Стояла зима, и было холодно; его башмачки отражались в блестящем, как стекло, выложенном большими светло-желтыми квадратами паркетном полу, который расстилался перед ним словно ледяная гладь. Потолок с посеребренными лепными украшениями был очень высокий, и серебряная, густо усаженная длинными белыми свечами люстра, парившая там наверху, в центре этого необъятного пространства, висела на длинном-предлинном металлическом стержне. Под самым потолком шел окаймленный серебром бордюр с поблекшей живописью. Стены были обтянуты белым шелком, местами порванным и в желтоватых пятнах обрамленным серебряным багетом. Ту часть зала, где помещался камин, отделяло от всей комнаты сооружение вроде монументального балдахина, покоящегося на массивных серебряных колоннах и украшенного спереди подобранной в двух местах серебряной гирляндой, а с верхушки балдахина глядел в зал задрапированный искусственным горностаем портрет давно умершей прабабки в напудренном парике. Широкие посеребренные кресла, обитые белым посекшимся шелком, стояли вокруг нетопленного камина. Вдоль боковых стен уходили ввысь друг против друга вставленные в серебряные рамы огромные зеркала со стершейся кое-где амальгамой, а по бокам на широких белых мраморных консолях стояли подсвечники – два справа и два слева, те, что пониже, спереди, а те, что повыше, сзади; в них были воткнуты свечи, так же как и в бра на стенах, так же как и в четыре серебряных канделябра по углам зала. С высоких окон на правой стене, которые выходили на Альбрехтсплац, пышными и тяжелыми складками падали на паркет шелковые белые драпри в желтых пятнах, подобранные серебряными шнурами и подбитые кружевом; а за окном на карнизах мягкими подушками лежал снег. В центре зала, под люстрой, стоял стол средних размеров, серебряная ножка которого изображала сучковатый ствол, а восьмиугольная доска была из молочно-белого перламутра, – стоял без всякой надобности, не окруженный стульями, предназначенный самое большее для того, чтобы во время непродолжительных торжественных аудиенций можно было на него опереться в ту минуту, когда лакеи распахнут обе створки двери и впустят явившихся в парадной одежде господ.
Клаус-Генрих смотрел в зал и ясно видел, что нет здесь ничего от той трезвой деловитости, которую, несмотря на все свои поклоны, требовал от ученика попечитель Дреге. Здесь царила праздничная торжественность воскресного дня, совсем как в церкви, где требования учителя были бы также неуместны. Строгая отвлеченная пышность, бесцельная и неудобная, господствовала здесь в обстановке, вся мебель была расставлена в угоду формальной, самодовлеющей симметрии… Да, конечно, это высокое и напряженное служение, совсем не легкое и не приятное, обязывающее к известной выправке, к умению владеть собой и к самоотречению, но во имя чего? Выразить это словами было невозможно. И в Серебряном зале со множеством свечей было холодно, как в зале снежной королевы, где замерзали сердца детей.

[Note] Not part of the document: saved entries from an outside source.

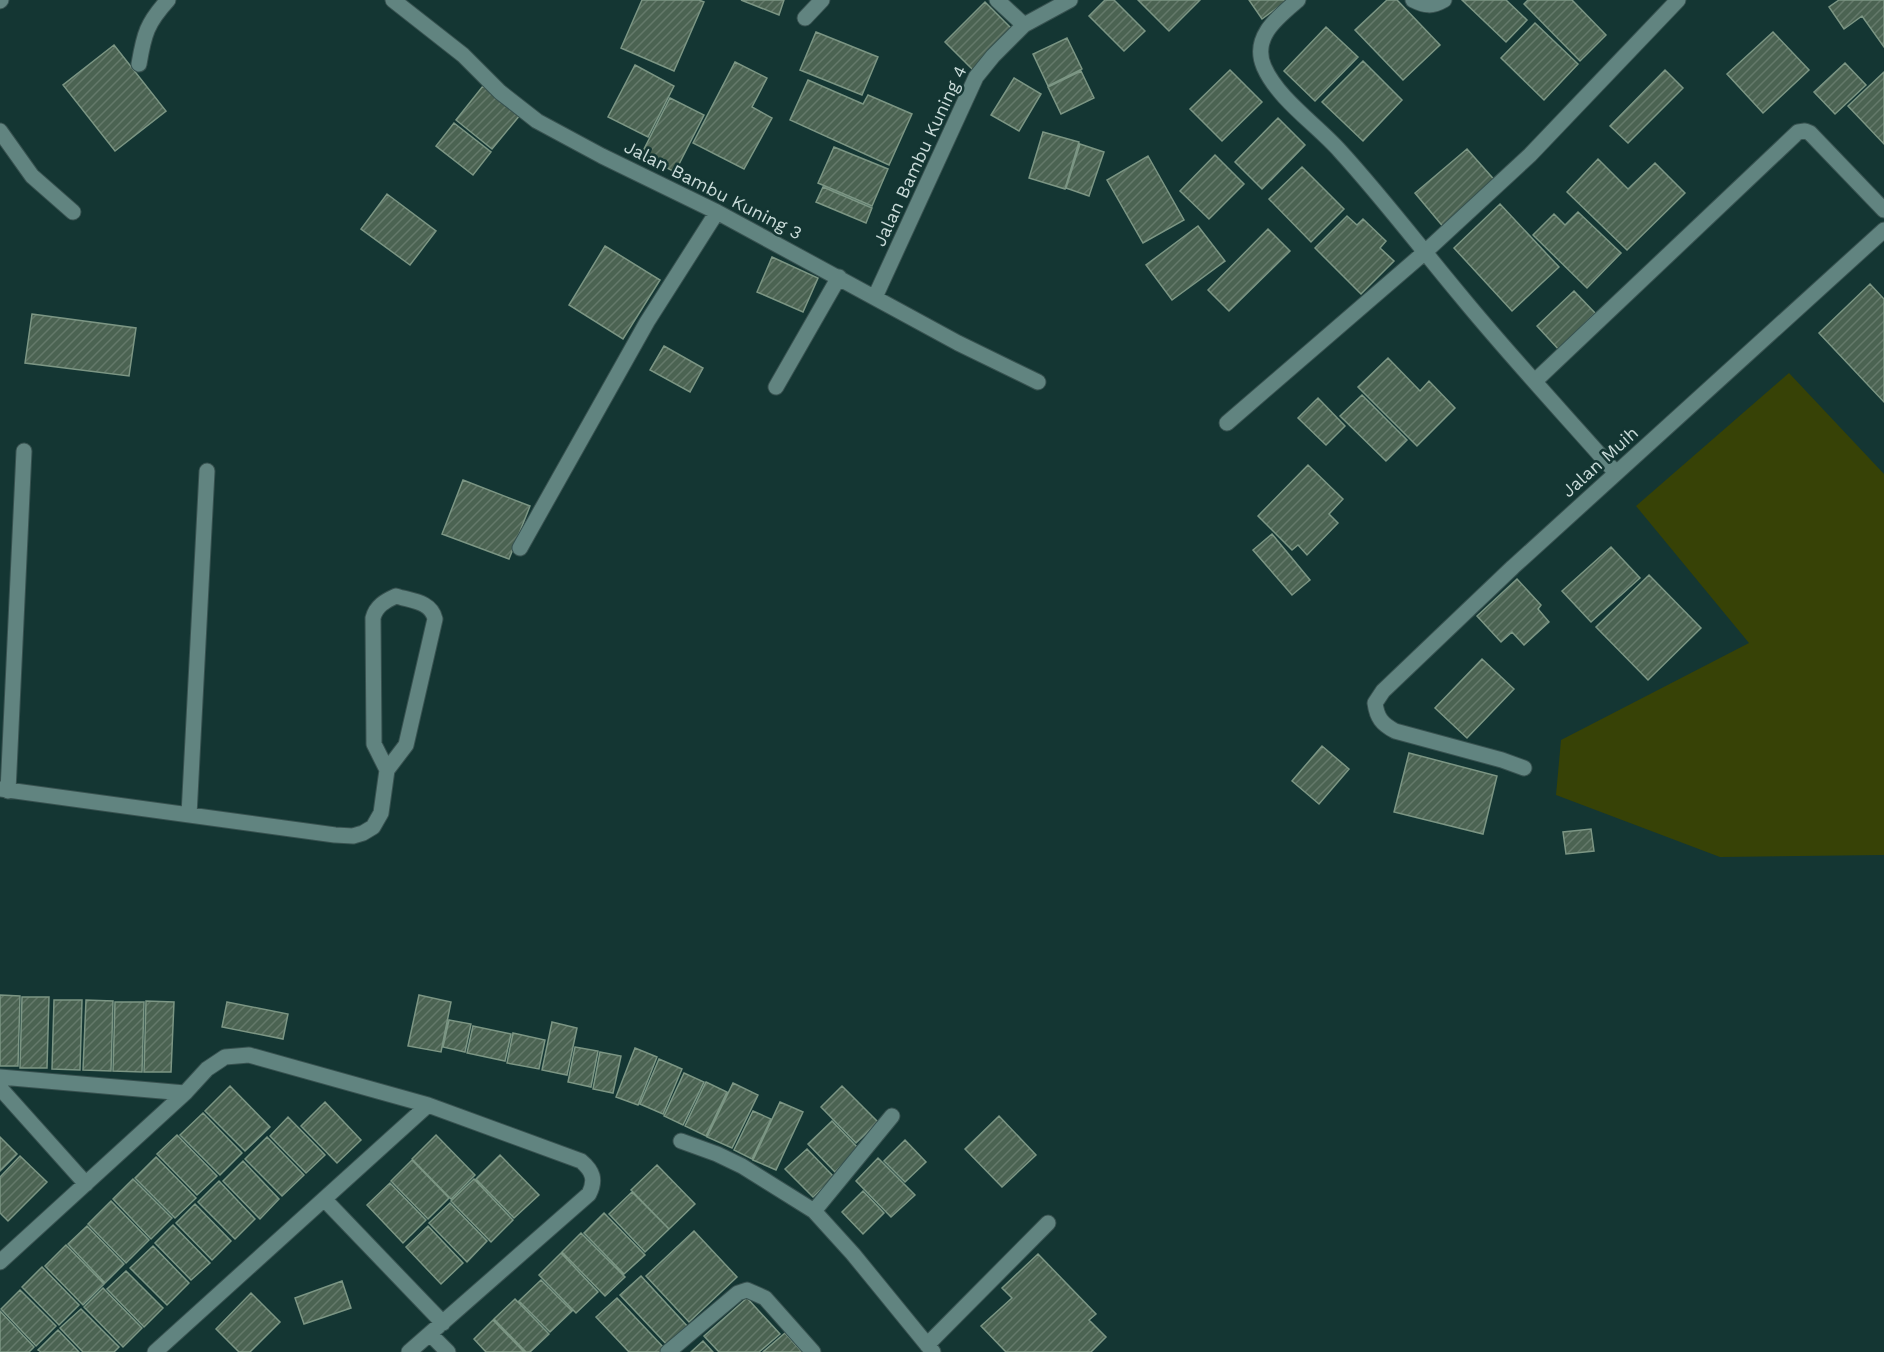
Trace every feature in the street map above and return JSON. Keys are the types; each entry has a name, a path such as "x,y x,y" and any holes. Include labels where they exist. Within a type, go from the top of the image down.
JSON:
{"street":[{"path":"139,64 144,34 168,0"},
{"name":"Jalan Bambu Kuning 3","path":"394,0 464,55 500,92 537,121 602,156 717,212 958,343 1038,382"},
{"path":"806,18 822,0"},
{"path":"997,0 1024,26"},
{"name":"Jalan Bambu Kuning 4","path":"875,297 976,77 993,56 1024,26 1070,0"},
{"path":"1298,0 1271,23 1260,50 1264,66 1280,91 1340,151 1461,296 1616,473"},
{"path":"1413,0 1427,6 1444,0"},
{"path":"1227,423 1425,252 1530,155 1678,0"},
{"path":"0,131 32,176 73,212"},
{"path":"1535,381 1798,132 1805,131 1810,134 1884,210"},
{"path":"520,548 647,322 717,212"},
{"name":"Jalan Muih","path":"1524,768 1395,731 1384,725 1377,715 1375,703 1383,691 1514,567 1884,230"},
{"path":"776,387 839,277"},
{"path":"24,451 4,790 353,836 373,827 381,813 387,770 406,745 435,619 434,612 427,605 396,596 379,606 373,618 374,744 387,770"},
{"path":"189,815 207,471"},
{"path":"0,1263 207,1069 225,1057 249,1055 428,1105 581,1161 589,1168 593,1177 589,1194 410,1352"},
{"path":"0,1077 184,1093"},
{"path":"0,1088 86,1184"},
{"path":"155,1352 428,1105"},
{"path":"814,1211 892,1116"},
{"path":"681,1141 742,1166 814,1211 853,1254 930,1348 1048,1224"},
{"path":"325,1200 443,1323"},
{"path":"668,1352 738,1293 747,1290 765,1299 813,1352"},
{"path":"430,1334 448,1352"}],"green space":[{"path":"1789,373 1884,474 1884,855 1720,857 1556,795 1561,740 1749,643 1636,506"}],"building":[{"path":"642,0 699,0 704,2 674,71 621,48"},
{"path":"741,0 784,0 779,15"},
{"path":"1105,0 1114,0 1145,31 1124,51 1089,16"},
{"path":"1138,0 1200,0 1169,31"},
{"path":"1249,0 1288,0 1262,19"},
{"path":"1387,0 1397,0 1440,45 1403,80 1355,30"},
{"path":"1462,0 1506,0 1527,20 1506,42"},
{"path":"1528,0 1572,0 1606,35 1580,61 1524,4"},
{"path":"1839,0 1884,0 1884,47 1862,16 1844,29 1829,7"},
{"path":"985,2 1014,31 976,73 945,42"},
{"path":"1535,23 1578,64 1544,100 1501,58"},
{"path":"1326,27 1358,57 1315,101 1284,71"},
{"path":"816,32 878,57 862,95 800,70"},
{"path":"1773,32 1809,70 1763,113 1727,74"},
{"path":"1067,38 1082,69 1048,86 1033,54"},
{"path":"114,45 166,111 115,151 63,85"},
{"path":"1363,61 1402,100 1363,141 1322,102"},
{"path":"735,62 767,78 752,107 772,118 744,169 693,143"},
{"path":"1845,63 1866,85 1835,114 1814,92"},
{"path":"635,65 674,86 648,137 608,117"},
{"path":"1230,70 1262,102 1222,141 1190,109"},
{"path":"1665,70 1683,88 1628,143 1610,126"},
{"path":"1081,71 1094,98 1061,114 1048,87"},
{"path":"1884,72 1884,144 1848,106"},
{"path":"1014,78 1041,94 1019,131 991,115"},
{"path":"808,80 863,104 868,95 912,114 889,165 790,120"},
{"path":"483,86 520,115 492,149 456,120"},
{"path":"670,98 704,115 675,172 641,155"},
{"path":"1278,118 1305,145 1262,189 1235,162"},
{"path":"454,123 491,152 473,175 436,146"},
{"path":"1043,132 1079,142 1065,189 1029,178"},
{"path":"1080,144 1104,152 1089,196 1066,188"},
{"path":"834,147 888,169 872,206 818,183"},
{"path":"1467,149 1498,184 1445,229 1415,193"},
{"path":"1215,155 1244,184 1209,219 1180,191"},
{"path":"1148,156 1184,220 1143,243 1107,180"},
{"path":"1598,159 1628,189 1655,163 1685,193 1627,250 1567,192"},
{"path":"1302,167 1344,209 1311,242 1269,199"},
{"path":"823,187 872,208 866,223 816,202"},
{"path":"387,194 436,231 410,265 361,229"},
{"path":"1500,204 1559,267 1512,311 1454,248"},
{"path":"1578,212 1621,253 1587,288 1533,235 1554,214 1565,225"},
{"path":"1347,216 1357,225 1363,219 1386,241 1380,248 1394,261 1361,294 1315,248"},
{"path":"1198,226 1225,261 1172,300 1146,265"},
{"path":"1268,229 1290,251 1229,311 1208,290"},
{"path":"605,246 660,280 623,339 569,305"},
{"path":"772,257 818,278 803,312 757,292"},
{"path":"1870,284 1884,299 1884,402 1819,333"},
{"path":"1574,291 1597,315 1560,351 1537,326"},
{"path":"32,314 136,328 129,376 25,363"},
{"path":"664,346 703,368 690,392 650,370"},
{"path":"1388,358 1420,391 1429,381 1455,408 1417,446 1358,387"},
{"path":"1362,395 1407,440 1386,461 1340,416"},
{"path":"1318,398 1345,426 1326,445 1298,418"},
{"path":"1308,465 1343,499 1329,514 1338,523 1307,555 1298,545 1292,550 1258,516"},
{"path":"463,480 530,506 509,559 442,534"},
{"path":"1272,534 1310,580 1292,595 1253,550"},
{"path":"1611,547 1640,578 1591,622 1562,591"},
{"path":"1649,575 1701,628 1648,680 1596,627"},
{"path":"1517,579 1541,605 1538,609 1549,622 1524,645 1512,632 1501,642 1477,616"},
{"path":"1482,659 1514,689 1467,738 1435,708"},
{"path":"1322,746 1349,769 1319,804 1292,781"},
{"path":"1409,753 1497,776 1483,834 1394,812"},
{"path":"1591,829 1594,851 1566,854 1563,832"},
{"path":"0,995 20,996 18,1066 0,1066"},
{"path":"419,995 451,1002 441,1052 408,1046"},
{"path":"22,997 49,997 47,1068 20,1068"},
{"path":"54,1000 82,1000 80,1070 52,1069"},
{"path":"86,1000 113,1001 111,1071 83,1070"},
{"path":"146,1001 174,1002 171,1072 144,1072"},
{"path":"115,1002 144,1002 142,1072 113,1071"},
{"path":"227,1002 288,1014 283,1039 222,1027"},
{"path":"449,1020 471,1024 465,1052 443,1047"},
{"path":"552,1022 577,1028 567,1075 542,1070"},
{"path":"473,1026 511,1034 505,1061 467,1053"},
{"path":"513,1033 545,1040 539,1069 507,1063"},
{"path":"575,1047 598,1051 591,1087 568,1082"},
{"path":"635,1048 657,1057 638,1105 616,1097"},
{"path":"600,1052 621,1056 613,1093 593,1089"},
{"path":"659,1059 682,1069 663,1114 640,1104"},
{"path":"684,1073 704,1082 683,1125 664,1116"},
{"path":"706,1082 727,1092 706,1136 685,1126"},
{"path":"733,1083 758,1095 732,1148 707,1137"},
{"path":"230,1086 270,1127 245,1151 205,1111"},
{"path":"842,1086 878,1122 856,1143 821,1107"},
{"path":"325,1102 361,1140 337,1163 301,1126"},
{"path":"780,1102 803,1112 776,1170 753,1160"},
{"path":"753,1111 771,1119 752,1159 734,1150"},
{"path":"203,1113 242,1153 220,1175 180,1135"},
{"path":"999,1116 1036,1155 1002,1187 965,1149"},
{"path":"288,1117 325,1155 306,1173 270,1136"},
{"path":"832,1121 859,1149 835,1172 808,1144"},
{"path":"177,1135 217,1176 197,1195 157,1154"},
{"path":"436,1135 475,1175 451,1199 412,1159"},
{"path":"0,1137 17,1154 0,1171"},
{"path":"267,1137 304,1175 282,1196 245,1159"},
{"path":"905,1140 926,1162 905,1182 884,1161"},
{"path":"807,1149 834,1177 813,1197 785,1169"},
{"path":"500,1155 539,1195 514,1218 476,1179"},
{"path":"20,1156 47,1182 8,1221 0,1213 0,1177"},
{"path":"156,1157 196,1198 175,1218 135,1178"},
{"path":"878,1158 915,1195 891,1217 856,1181"},
{"path":"412,1160 449,1198 428,1219 391,1181"},
{"path":"243,1161 279,1199 260,1219 223,1181"},
{"path":"657,1165 695,1204 669,1229 631,1190"},
{"path":"133,1179 172,1218 151,1239 113,1199"},
{"path":"474,1179 513,1220 491,1242 451,1201"},
{"path":"219,1181 255,1219 235,1239 198,1202"},
{"path":"390,1183 426,1220 403,1243 367,1205"},
{"path":"863,1191 884,1213 863,1234 842,1212"},
{"path":"632,1192 669,1229 645,1252 609,1214"},
{"path":"111,1201 149,1240 126,1263 88,1224"},
{"path":"450,1203 487,1241 467,1262 429,1223"},
{"path":"195,1204 231,1241 212,1260 176,1223"},
{"path":"604,1213 645,1255 624,1274 584,1233"},
{"path":"173,1225 210,1263 191,1280 155,1243"},
{"path":"87,1226 124,1264 105,1283 68,1244"},
{"path":"428,1226 463,1263 441,1284 406,1247"},
{"path":"694,1231 737,1277 689,1322 646,1276"},
{"path":"581,1233 625,1277 605,1296 562,1252"},
{"path":"66,1245 104,1284 83,1305 45,1266"},
{"path":"153,1246 189,1283 167,1305 130,1268"},
{"path":"561,1253 598,1292 576,1313 539,1275"},
{"path":"1038,1254 1096,1314 1089,1320 1106,1337 1091,1352 1006,1352 981,1326 1012,1298 1002,1288"},
{"path":"42,1267 79,1305 59,1325 22,1287"},
{"path":"126,1271 163,1308 144,1327 107,1289"},
{"path":"641,1276 689,1328 669,1347 620,1295"},
{"path":"541,1280 572,1311 550,1332 519,1301"},
{"path":"342,1281 351,1308 304,1324 295,1298"},
{"path":"103,1288 142,1328 123,1347 84,1307"},
{"path":"20,1290 56,1326 36,1346 1,1309"},
{"path":"251,1293 280,1322 250,1352 239,1352 216,1329"},
{"path":"617,1298 665,1349 662,1352 629,1352 596,1317"},
{"path":"747,1298 780,1334 759,1352 719,1352 704,1336"},
{"path":"515,1299 549,1334 530,1352 526,1352 494,1319"},
{"path":"81,1309 119,1347 114,1352 83,1352 60,1328"},
{"path":"0,1311 34,1347 29,1352 0,1352"},
{"path":"493,1320 524,1352 486,1352 474,1339"},
{"path":"58,1330 79,1352 41,1352 38,1350"},
{"path":"785,1333 802,1352 763,1352"},
{"path":"703,1341 713,1352 691,1352"}]}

Клаус-Генрих прошел по зеркальной глади к столу в центре комнаты. Он слегка оперся правой рукой о перламутровую крышку, а левой подбоченился, не выставляя руки вперед, так, чтобы она была почти за спиной и чтобы спереди ее не было видно, потому что левая рука у него некрасивая: коричневая и сморщенная и короче правой. Он перенес всю тяжесть тела на одну ногу, а другую выставил немного вперед и устремил взор на украшенную серебром дверь. И место и поза не располагали к сновидениям, и все же он видел сны.
Он видел отца и всматривался в него, как перед тем в зал, чтобы понять. Он видел усталый высокомерный взгляд его выцветших глаз, надменные угрюмые морщины, которые шли от ноздрей к подбородку и в минуты раздражения или скуки становились глубже и длиннее… Заговорить с ним, так просто взять и заговорить, не дожидаясь, пока он задаст вопрос, – нельзя, даже им, его детям, это запрещено, это опасно. Он, правда, ответит, но холодно и отчужденно, и на лице у него появится беспомощное выражение, мгновенное замешательство, глубоко понятное Клаусу-Генриху.